Jewellery (Jewelry in American English) is literally any piece of fine material used to adorn one's self. The word jewellery is derived from the word jewel, which was anglicised from the Old French "jouel" in around the 13th century. Further tracing leads back to the Latin word "jocale", meaning plaything.

Jewelry has probably been around since the dawn of man; indeed, recently found 100,000 year-old Nassarius shells that were made into beads are thought to be the oldest known jewelry. Although in earlier times jewelry was created for more practical uses, such as pinning clothes together, in recent times it has been used almost exclusively for decoration. The first pieces of jewelry were made from natural materials, such as bone and animal teeth, shell, wood and carved stone. Jewelry was often made for people of high importance to show their status and in many cases, they were buried with it.

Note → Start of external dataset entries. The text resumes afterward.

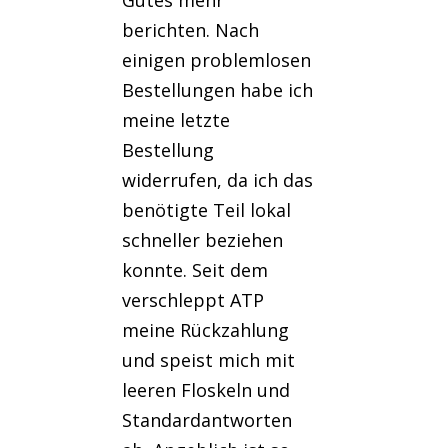
Gutes mehr
berichten. Nach
einigen problemlosen
Bestellungen habe ich
meine letzte
Bestellung
widerrufen, da ich das
benötigte Teil lokal
schneller beziehen
konnte. Seit dem
verschleppt ATP
meine Rückzahlung
und speist mich mit
leeren Floskeln und
Standardantworten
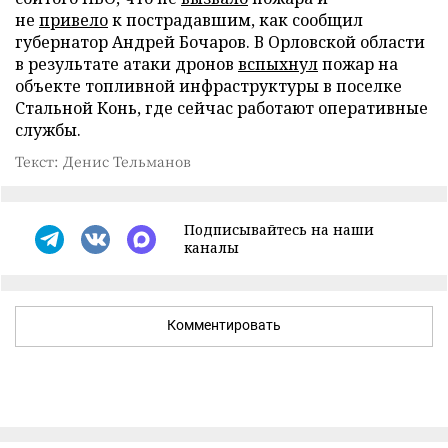
не
привело
к пострадавшим, как сообщил
губернатор Андрей Бочаров. В Орловской области
в результате атаки дронов
вспыхнул
пожар на
объекте топливной инфраструктуры в поселке
Стальной Конь, где сейчас работают оперативные
службы.
Текст: Денис Тельманов
Подписывайтесь на наши
каналы
Комментировать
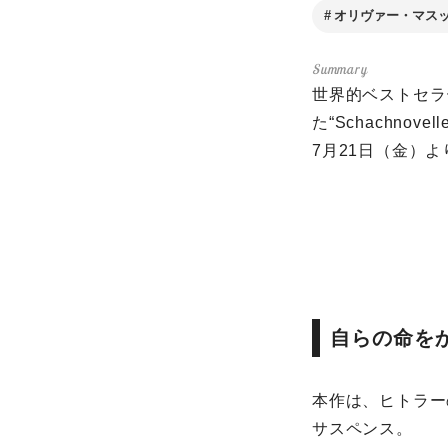
オリヴァー・マス
世界的ベストセラ
た“Schachno
7月21日（金）
自らの命を
本作は、ヒトラー
サスペンス。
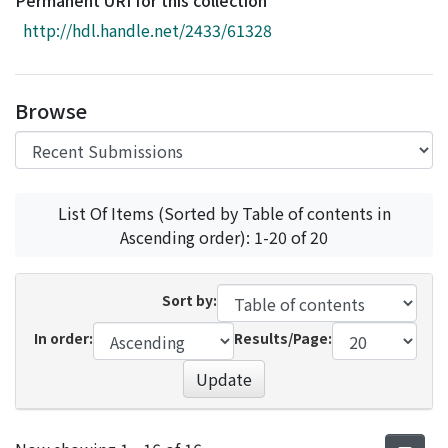
Permanent URI for this collection
Access Statistics
http://hdl.handle.net/2433/61328
Library Network
Browse
List Of Items (Sorted by Table of contents in
Ascending order): 1-20 of 20
Sort by:
In order:
Results/Page:
Update
Recent Submissions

Jewelry is made out of almost every material known and has been made to adorn nearly every body part, from hairpins to toe rings and many more types of jewelry. While high-quality and artistic pieces are made with gemstones and precious metals, less costly costume jewelry is made from less valuable materials and is mass-produced.

Materials and methods

In creating jewelry, a variety of gemstones, coins or other precious items can be used, often set into precious metals. Common precious metals used for modern jewelry include gold, platinum or silver; although alloys of nearly every metal known can be encountered in jewelry - bronze, for example, was common in Roman times. Most gold alloys used in jewelry range from 10K to 22K gold (24K or pure gold is generally to soft for jewelry use), while platinum alloys range from 900 (90% pure) to 950 (95.0% pure). The silver used in jewelry is usually sterling silver.

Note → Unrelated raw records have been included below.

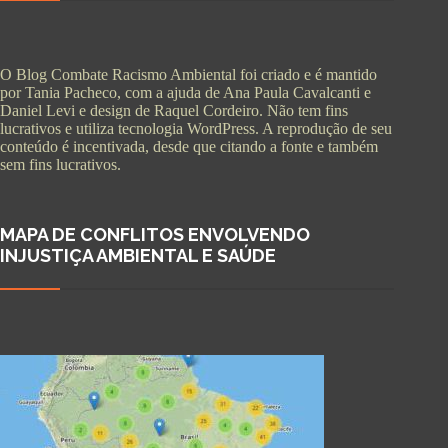
O Blog Combate Racismo Ambiental foi criado e é mantido
por Tania Pacheco, com a ajuda de Ana Paula Cavalcanti e
Daniel Levi e design de Raquel Cordeiro. Não tem fins
lucrativos e utiliza tecnologia WordPress. A reprodução de seu
conteúdo é incentivada, desde que citando a fonte e também
sem fins lucrativos.
MAPA DE CONFLITOS ENVOLVENDO
INJUSTIÇA AMBIENTAL E SAÚDE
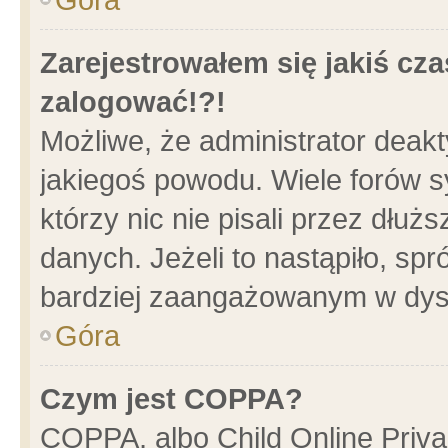
Zarejestrowałem się jakiś cza
zalogować!?!
Możliwe, że administrator deak
jakiegoś powodu. Wiele forów 
którzy nic nie pisali przez dłu
danych. Jeżeli to nastąpiło, spr
bardziej zaangażowanym w dys
Góra
Czym jest COPPA?
COPPA, albo Child Online Privac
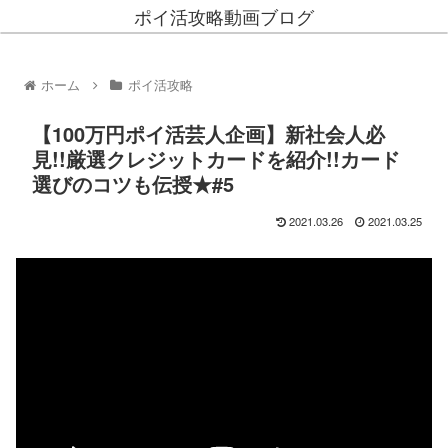
ポイ活攻略動画ブログ
ホーム
ポイ活攻略
【100万円ポイ活芸人企画】新社会人必
見!!厳選クレジットカードを紹介!!カード
選びのコツも伝授★#5
2021.03.26
2021.03.25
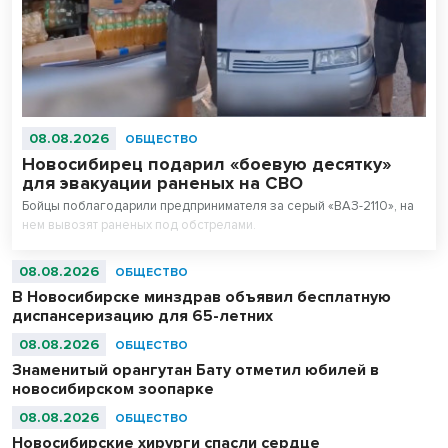
08.08.2026
ОБЩЕСТВО
Новосибирец подарил «боевую десятку»
для эвакуации раненых на СВО
Бойцы поблагодарили предпринимателя за серый «ВАЗ-2110», на
нем вывозят раненых под обстрелами.
08.08.2026
ОБЩЕСТВО
В Новосибирске минздрав объявил бесплатную
диспансеризацию для 65-летних
08.08.2026
ОБЩЕСТВО
Знаменитый орангутан Бату отметил юбилей в
новосибирском зоопарке
08.08.2026
ОБЩЕСТВО
Новосибирские хирурги спасли сердце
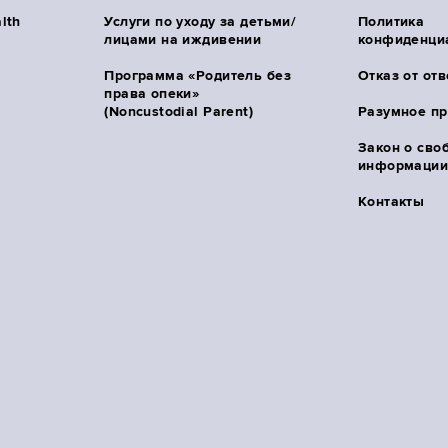
lth
Услуги по уходу за детьми/
Политика
лицами на иждивении
конфиденци
Программа «Родитель без
Отказ от от
права опеки»
(Noncustodial Parent)
Разумное п
Закон о сво
информации 
Контакты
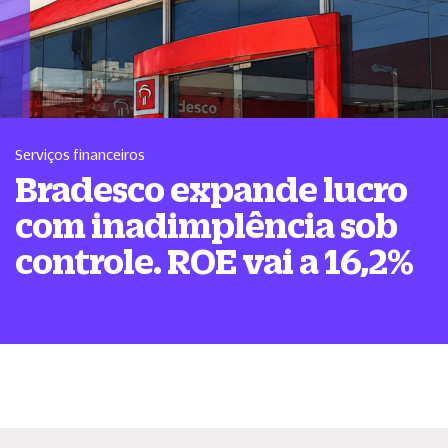
Serviços financeiros
Bradesco expande lucro
com inadimplência sob
controle. ROE vai a 16,2%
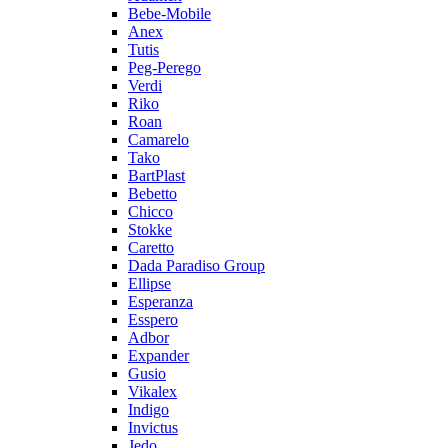
Bebe-Mobile
Anex
Tutis
Peg-Perego
Verdi
Riko
Roan
Camarelo
Tako
BartPlast
Bebetto
Chicco
Stokke
Caretto
Dada Paradiso Group
Ellipse
Esperanza
Esspero
Adbor
Expander
Gusio
Vikalex
Indigo
Invictus
Jedo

Other commonly used materials include glass, such as fused glass or enamel; wood, often carved or turned; shells and other natural animal substances such as bone and ivory; natural clay, polymer clay, and even plastics.

Beads are frequently used in jewelry. These may be made of many different substances including glass, gemstones, metal, wood, shells, clay and polymer clay. Beaded jewelry commonly encompasses necklaces, bracelets, earrings, and belts. Beads may be large or small. The smallest type of beads commonly used are known as seed beads; these are the beads used for the "woven" style of beaded jewelry.

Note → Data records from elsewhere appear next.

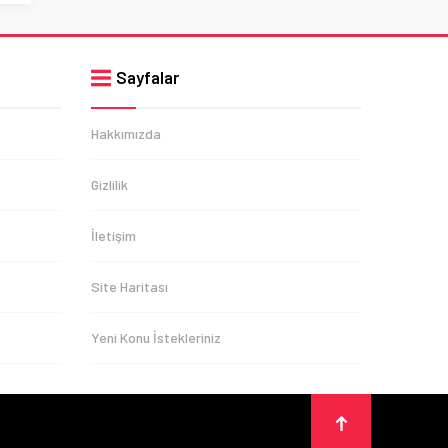
Sayfalar
Hakkımızda
Gizlilik
İletişim
Site Haritası
Yeni Konu İstekleriniz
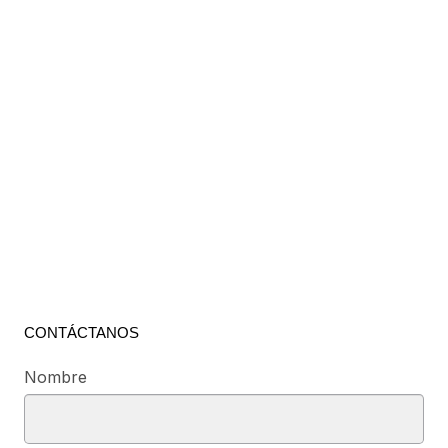
CONTÁCTANOS
Nombre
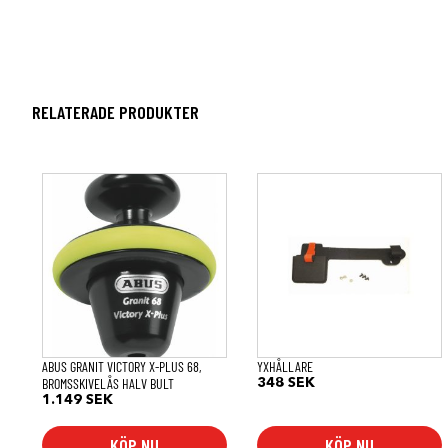
RELATERADE PRODUKTER
ABUS GRANIT VICTORY X-PLUS 68,
YXHÅLLARE
BROMSSKIVELÅS HALV BULT
348
SEK
1.149
SEK
KÖP NU
KÖP NU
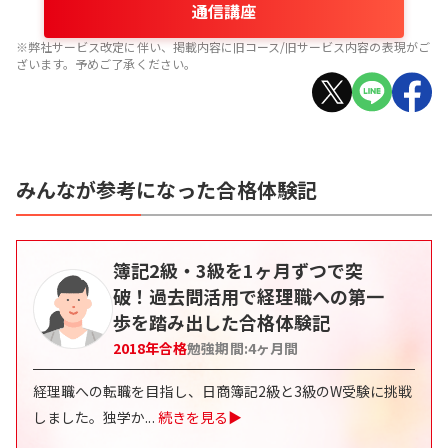
通信講座
※弊社サービス改定に伴い、掲載内容に旧コース/旧サービス内容の表現がご
ざいます。予めご了承ください。
みんなが参考になった合格体験記
簿記2級・3級を1ヶ月ずつで突
破！過去問活用で経理職への第一
歩を踏み出した合格体験記
2018
年合格
勉強期間:
4
ヶ月間
経理職への転職を目指し、日商簿記2級と3級のW受験に挑戦
しました。独学か
...
続きを見る▶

Silversmiths, goldsmiths, and lapidaries use numerous methods to create jewelry, including forging, casting, soldering or welding, cutting, carving, and "cold-joining" (using adhesives, staples, and rivets to assemble parts).


Diamonds, long considered the most prized of gemstones, were first mined in India. Pliny may have mentioned them, although there is some debate as to the exact nature of the stone he refered to as Adamas; Currently, Africa and Canada rank among the primary sources.

The British crown jewels contain the Cullinan Diamond, part of the largest gem-quality rough diamond ever found (1905), at 3,106.75 carats. Now popular in engagement rings, this usage dates back to the marriage of Maximilian I to Mary of Burgundy in 1477.

Diamonds have long been associated with social issues; in South Africa, diamonds and gold were factors in the start of the Second Boer War in the 1890s, they later factored in treatment of blacks during the apartheid era, and have since been instrumental in exacerbating and prolonging other African conflicts.

Jewelry in the Americas

Jewelry played a major role in the fate of the Americas when the Spanish established an empire to seize South American gold. Jewelry making developed in the Americas 5,000 years ago in Central and South America. Large amounts of gold was easily accesible, and the Aztecs and Mayans created numerous works in the metal. Among the Aztecs, only nobility wore gold jewelry, as it showed their rank, power and wealth. Gold jewelry was most common in the Aztec Empire and was often decorated with feathers from birds. The main purpose of Aztec jewelry was to draw attention, with richer and more powerful Aztecs wearing brighter, more expensive jewelry and clothes. Although gold was the most common and popular material used in Aztec jewelry, silver was also readily available throughout the American empires. In addition to adornment and status, the Aztecs also used jewelry in sacrifices to appease the gods. Priests also used gem encrusted daggers to perform animal and humen sacrifices.

Another ancient American civilization with expertise in jewelry making was the Mayans. At the peak of their civilization, the Maya were making beautiful jewelry from jade, gold, silver, bronze and copper. Mayan designs were similar to those of the Aztecs, with lavish head dresses and jewelry. The Mayan also traded in precious gems. However, in earlier times, the Mayans had little access to metal, so made the majority of their jewelry out of bone or stone. Merchants and nobility were the only few that wore expensive jewelry in the Mayan Empire, much the same as with the Aztecs.

In North America, Native Americans used shells, wood, turquoise, and soapstone, almost unavailable in South and Central America. The Native Americans utilized the properties of the stone and used it often in their jewelry, particularly in earlier periods. The turquoise was used in necklaces and to be placed in earrings. Native Americans with access to oyster shells, often located in only one location in American, traded the shells with other tribes, showing the great importance of the body adornment trade in Northern America.

Although initially of interest either as a curiosity or a source of raw material, jewelry designs from the Americas has come to play a significant role in modern jewelry.